> **Work to be completed**
Every line with the string "down" in it belongs in your answer, so copy them all from the data.

··· Records for the exercise

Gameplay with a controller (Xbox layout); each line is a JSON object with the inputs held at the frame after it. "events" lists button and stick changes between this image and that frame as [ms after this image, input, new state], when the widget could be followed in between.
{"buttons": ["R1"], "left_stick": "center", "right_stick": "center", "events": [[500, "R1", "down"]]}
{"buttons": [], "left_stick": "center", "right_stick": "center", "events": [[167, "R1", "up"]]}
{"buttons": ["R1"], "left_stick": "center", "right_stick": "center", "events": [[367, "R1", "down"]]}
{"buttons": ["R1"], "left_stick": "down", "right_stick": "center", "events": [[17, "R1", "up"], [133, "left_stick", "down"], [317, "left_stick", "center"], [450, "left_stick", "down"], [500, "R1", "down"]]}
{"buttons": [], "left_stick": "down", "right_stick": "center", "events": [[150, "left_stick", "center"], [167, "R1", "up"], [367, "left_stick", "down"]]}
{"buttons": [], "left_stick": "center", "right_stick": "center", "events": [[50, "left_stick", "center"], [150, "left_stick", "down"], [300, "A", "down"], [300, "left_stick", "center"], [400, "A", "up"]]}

······

> **Solution below**
{"buttons": ["R1"], "left_stick": "center", "right_stick": "center", "events": [[500, "R1", "down"]]}
{"buttons": ["R1"], "left_stick": "center", "right_stick": "center", "events": [[367, "R1", "down"]]}
{"buttons": ["R1"], "left_stick": "down", "right_stick": "center", "events": [[17, "R1", "up"], [133, "left_stick", "down"], [317, "left_stick", "center"], [450, "left_stick", "down"], [500, "R1", "down"]]}
{"buttons": [], "left_stick": "down", "right_stick": "center", "events": [[150, "left_stick", "center"], [167, "R1", "up"], [367, "left_stick", "down"]]}
{"buttons": [], "left_stick": "center", "right_stick": "center", "events": [[50, "left_stick", "center"], [150, "left_stick", "down"], [300, "A", "down"], [300, "left_stick", "center"], [400, "A", "up"]]}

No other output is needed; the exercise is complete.